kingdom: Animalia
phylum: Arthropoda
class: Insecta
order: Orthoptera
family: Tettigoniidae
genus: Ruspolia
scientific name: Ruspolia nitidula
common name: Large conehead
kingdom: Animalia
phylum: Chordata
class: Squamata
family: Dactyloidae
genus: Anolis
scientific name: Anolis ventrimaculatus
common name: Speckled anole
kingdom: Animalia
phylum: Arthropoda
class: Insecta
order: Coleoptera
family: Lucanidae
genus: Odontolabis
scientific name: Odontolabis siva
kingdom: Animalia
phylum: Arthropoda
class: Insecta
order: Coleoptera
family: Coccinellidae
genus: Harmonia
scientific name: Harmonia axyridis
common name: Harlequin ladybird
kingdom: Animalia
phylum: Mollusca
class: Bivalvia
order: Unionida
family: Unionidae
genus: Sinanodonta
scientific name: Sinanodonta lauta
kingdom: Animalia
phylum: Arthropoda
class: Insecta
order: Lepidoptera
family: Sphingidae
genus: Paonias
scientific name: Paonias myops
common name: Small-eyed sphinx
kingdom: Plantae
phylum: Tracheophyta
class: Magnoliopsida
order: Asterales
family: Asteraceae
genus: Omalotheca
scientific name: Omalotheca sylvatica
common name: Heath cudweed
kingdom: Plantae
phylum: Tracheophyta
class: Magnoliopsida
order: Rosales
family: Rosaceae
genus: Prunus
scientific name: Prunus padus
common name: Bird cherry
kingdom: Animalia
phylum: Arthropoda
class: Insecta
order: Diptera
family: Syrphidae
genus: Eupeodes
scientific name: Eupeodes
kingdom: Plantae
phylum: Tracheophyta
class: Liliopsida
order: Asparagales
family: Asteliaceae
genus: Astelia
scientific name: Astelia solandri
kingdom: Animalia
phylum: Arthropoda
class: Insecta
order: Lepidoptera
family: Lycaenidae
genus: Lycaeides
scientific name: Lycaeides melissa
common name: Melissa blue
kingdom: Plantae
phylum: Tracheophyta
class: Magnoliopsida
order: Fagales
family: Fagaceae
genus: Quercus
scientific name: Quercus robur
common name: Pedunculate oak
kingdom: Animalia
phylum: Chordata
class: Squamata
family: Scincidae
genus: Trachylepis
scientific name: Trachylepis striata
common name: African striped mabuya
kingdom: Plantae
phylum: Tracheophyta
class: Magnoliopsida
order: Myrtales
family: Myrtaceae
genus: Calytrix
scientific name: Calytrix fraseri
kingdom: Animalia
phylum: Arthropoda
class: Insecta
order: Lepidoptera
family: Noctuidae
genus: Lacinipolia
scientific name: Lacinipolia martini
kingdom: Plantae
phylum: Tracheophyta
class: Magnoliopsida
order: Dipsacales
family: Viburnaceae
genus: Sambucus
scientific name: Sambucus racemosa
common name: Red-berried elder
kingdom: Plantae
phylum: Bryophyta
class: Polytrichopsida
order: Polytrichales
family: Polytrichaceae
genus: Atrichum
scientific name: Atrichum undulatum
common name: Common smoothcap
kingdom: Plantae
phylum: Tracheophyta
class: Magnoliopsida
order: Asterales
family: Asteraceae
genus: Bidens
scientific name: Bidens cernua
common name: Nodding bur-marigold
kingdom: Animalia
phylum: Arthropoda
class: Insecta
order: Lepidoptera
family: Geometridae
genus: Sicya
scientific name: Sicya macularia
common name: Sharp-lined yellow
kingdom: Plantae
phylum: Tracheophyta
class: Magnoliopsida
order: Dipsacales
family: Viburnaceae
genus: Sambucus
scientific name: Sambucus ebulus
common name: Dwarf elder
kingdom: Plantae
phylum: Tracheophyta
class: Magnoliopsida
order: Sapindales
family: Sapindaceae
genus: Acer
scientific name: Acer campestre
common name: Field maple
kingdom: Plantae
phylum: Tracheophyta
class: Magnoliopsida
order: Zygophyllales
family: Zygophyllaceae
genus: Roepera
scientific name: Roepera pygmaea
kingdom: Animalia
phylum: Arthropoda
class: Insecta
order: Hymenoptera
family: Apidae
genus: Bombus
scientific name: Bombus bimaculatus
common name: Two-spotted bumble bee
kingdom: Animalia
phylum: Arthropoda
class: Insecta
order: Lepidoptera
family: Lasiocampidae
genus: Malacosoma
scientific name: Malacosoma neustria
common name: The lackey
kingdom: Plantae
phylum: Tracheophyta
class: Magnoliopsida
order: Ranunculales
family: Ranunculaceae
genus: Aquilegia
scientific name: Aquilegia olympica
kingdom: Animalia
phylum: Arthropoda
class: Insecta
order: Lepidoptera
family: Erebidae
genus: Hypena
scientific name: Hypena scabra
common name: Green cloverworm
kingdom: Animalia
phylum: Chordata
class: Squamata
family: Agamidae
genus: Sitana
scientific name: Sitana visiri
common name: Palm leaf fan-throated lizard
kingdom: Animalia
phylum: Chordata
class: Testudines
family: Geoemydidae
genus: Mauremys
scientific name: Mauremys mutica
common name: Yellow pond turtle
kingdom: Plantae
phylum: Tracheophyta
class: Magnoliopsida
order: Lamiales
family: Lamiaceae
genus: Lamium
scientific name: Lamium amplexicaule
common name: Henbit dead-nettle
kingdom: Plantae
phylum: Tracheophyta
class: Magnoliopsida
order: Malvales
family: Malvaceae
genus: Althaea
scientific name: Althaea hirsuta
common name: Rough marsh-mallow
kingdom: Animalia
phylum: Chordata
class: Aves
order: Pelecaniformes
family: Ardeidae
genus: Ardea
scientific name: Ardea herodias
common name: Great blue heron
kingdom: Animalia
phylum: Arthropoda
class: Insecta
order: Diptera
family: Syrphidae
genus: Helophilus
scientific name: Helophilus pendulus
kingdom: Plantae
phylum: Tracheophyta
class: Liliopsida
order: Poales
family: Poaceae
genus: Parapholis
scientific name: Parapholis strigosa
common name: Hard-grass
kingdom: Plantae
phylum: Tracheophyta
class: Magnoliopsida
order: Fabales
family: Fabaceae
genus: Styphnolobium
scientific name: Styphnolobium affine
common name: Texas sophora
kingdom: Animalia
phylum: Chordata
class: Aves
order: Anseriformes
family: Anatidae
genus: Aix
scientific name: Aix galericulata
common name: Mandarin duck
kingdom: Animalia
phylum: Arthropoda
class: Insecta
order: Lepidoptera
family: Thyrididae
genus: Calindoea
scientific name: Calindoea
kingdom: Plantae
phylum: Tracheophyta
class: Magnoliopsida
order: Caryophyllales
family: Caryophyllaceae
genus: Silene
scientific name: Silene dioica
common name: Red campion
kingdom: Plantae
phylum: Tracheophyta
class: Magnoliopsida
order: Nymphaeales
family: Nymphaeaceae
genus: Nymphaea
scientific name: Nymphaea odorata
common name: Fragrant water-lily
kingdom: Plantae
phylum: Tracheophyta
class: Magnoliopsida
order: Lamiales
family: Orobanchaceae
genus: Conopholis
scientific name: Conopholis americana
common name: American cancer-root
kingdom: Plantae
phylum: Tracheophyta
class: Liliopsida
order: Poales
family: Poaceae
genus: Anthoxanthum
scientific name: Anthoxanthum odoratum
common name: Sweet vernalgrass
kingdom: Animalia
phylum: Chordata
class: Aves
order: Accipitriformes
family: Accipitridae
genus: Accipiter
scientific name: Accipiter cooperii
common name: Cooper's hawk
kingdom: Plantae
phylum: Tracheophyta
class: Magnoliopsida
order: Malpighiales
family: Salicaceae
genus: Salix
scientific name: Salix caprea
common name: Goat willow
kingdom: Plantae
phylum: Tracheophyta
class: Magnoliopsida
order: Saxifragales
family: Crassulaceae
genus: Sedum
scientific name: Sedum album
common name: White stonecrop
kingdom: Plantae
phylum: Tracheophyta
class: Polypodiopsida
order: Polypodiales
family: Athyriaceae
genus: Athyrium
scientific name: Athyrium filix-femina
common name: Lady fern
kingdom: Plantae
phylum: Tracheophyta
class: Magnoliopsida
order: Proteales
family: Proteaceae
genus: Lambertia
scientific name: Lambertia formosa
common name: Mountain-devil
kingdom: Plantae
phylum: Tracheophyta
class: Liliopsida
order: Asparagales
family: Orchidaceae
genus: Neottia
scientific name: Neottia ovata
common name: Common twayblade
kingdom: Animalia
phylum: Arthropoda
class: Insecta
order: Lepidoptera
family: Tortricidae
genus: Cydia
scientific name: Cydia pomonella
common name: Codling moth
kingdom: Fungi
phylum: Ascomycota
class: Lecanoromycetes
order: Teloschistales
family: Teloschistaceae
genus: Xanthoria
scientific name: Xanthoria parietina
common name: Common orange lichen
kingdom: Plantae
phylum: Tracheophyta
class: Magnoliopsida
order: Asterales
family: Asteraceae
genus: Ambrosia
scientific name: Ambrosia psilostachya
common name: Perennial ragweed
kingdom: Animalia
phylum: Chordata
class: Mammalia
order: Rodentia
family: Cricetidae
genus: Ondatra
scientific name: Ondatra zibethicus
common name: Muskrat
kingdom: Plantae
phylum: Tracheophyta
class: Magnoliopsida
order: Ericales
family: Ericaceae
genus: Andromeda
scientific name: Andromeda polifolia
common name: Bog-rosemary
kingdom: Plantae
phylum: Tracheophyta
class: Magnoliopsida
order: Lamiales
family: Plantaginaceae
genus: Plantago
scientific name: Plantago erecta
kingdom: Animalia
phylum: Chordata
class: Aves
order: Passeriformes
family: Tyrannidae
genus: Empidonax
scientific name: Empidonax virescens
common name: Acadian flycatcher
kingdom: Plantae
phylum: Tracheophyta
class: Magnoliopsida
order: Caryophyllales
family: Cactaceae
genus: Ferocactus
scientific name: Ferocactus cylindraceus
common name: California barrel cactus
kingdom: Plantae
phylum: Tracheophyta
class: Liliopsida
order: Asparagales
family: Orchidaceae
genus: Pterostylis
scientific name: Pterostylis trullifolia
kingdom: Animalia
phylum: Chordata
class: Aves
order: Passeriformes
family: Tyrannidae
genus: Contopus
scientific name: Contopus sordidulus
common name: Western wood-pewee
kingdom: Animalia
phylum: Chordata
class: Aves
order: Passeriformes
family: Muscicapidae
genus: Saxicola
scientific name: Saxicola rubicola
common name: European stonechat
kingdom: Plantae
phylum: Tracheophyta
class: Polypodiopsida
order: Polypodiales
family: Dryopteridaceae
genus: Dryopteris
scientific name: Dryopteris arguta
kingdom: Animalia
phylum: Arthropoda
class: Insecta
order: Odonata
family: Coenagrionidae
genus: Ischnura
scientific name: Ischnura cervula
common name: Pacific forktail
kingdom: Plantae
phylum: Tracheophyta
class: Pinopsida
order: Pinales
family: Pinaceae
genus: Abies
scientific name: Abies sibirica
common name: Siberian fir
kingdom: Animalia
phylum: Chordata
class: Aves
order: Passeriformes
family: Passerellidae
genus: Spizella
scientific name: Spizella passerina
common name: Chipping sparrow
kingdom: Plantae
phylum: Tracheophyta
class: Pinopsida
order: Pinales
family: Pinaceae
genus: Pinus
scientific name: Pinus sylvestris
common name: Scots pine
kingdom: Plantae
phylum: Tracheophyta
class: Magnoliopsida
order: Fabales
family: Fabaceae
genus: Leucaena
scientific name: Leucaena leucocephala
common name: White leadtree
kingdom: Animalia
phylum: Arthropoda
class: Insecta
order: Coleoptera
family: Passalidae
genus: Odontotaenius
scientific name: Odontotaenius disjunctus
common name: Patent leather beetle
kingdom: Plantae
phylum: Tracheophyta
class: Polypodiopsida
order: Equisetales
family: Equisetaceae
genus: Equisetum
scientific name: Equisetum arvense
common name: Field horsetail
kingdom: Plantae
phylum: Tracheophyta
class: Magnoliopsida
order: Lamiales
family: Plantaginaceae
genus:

(WHAT YOU ARE ASKED TO DO): Print the lines of the records from the line with "scientific name: Ardea herodias" to the line with "scientific name: Salix caprea", both included, and nothing else, reproducing each line as it stands.

(EXERCISE ANSWER):
scientific name: Ardea herodias
common name: Great blue heron
kingdom: Animalia
phylum: Arthropoda
class: Insecta
order: Diptera
family: Syrphidae
genus: Helophilus
scientific name: Helophilus pendulus
kingdom: Plantae
phylum: Tracheophyta
class: Liliopsida
order: Poales
family: Poaceae
genus: Parapholis
scientific name: Parapholis strigosa
common name: Hard-grass
kingdom: Plantae
phylum: Tracheophyta
class: Magnoliopsida
order: Fabales
family: Fabaceae
genus: Styphnolobium
scientific name: Styphnolobium affine
common name: Texas sophora
kingdom: Animalia
phylum: Chordata
class: Aves
order: Anseriformes
family: Anatidae
genus: Aix
scientific name: Aix galericulata
common name: Mandarin duck
kingdom: Animalia
phylum: Arthropoda
class: Insecta
order: Lepidoptera
family: Thyrididae
genus: Calindoea
scientific name: Calindoea
kingdom: Plantae
phylum: Tracheophyta
class: Magnoliopsida
order: Caryophyllales
family: Caryophyllaceae
genus: Silene
scientific name: Silene dioica
common name: Red campion
kingdom: Plantae
phylum: Tracheophyta
class: Magnoliopsida
order: Nymphaeales
family: Nymphaeaceae
genus: Nymphaea
scientific name: Nymphaea odorata
common name: Fragrant water-lily
kingdom: Plantae
phylum: Tracheophyta
class: Magnoliopsida
order: Lamiales
family: Orobanchaceae
genus: Conopholis
scientific name: Conopholis americana
common name: American cancer-root
kingdom: Plantae
phylum: Tracheophyta
class: Liliopsida
order: Poales
family: Poaceae
genus: Anthoxanthum
scientific name: Anthoxanthum odoratum
common name: Sweet vernalgrass
kingdom: Animalia
phylum: Chordata
class: Aves
order: Accipitriformes
family: Accipitridae
genus: Accipiter
scientific name: Accipiter cooperii
common name: Cooper's hawk
kingdom: Plantae
phylum: Tracheophyta
class: Magnoliopsida
order: Malpighiales
family: Salicaceae
genus: Salix
scientific name: Salix caprea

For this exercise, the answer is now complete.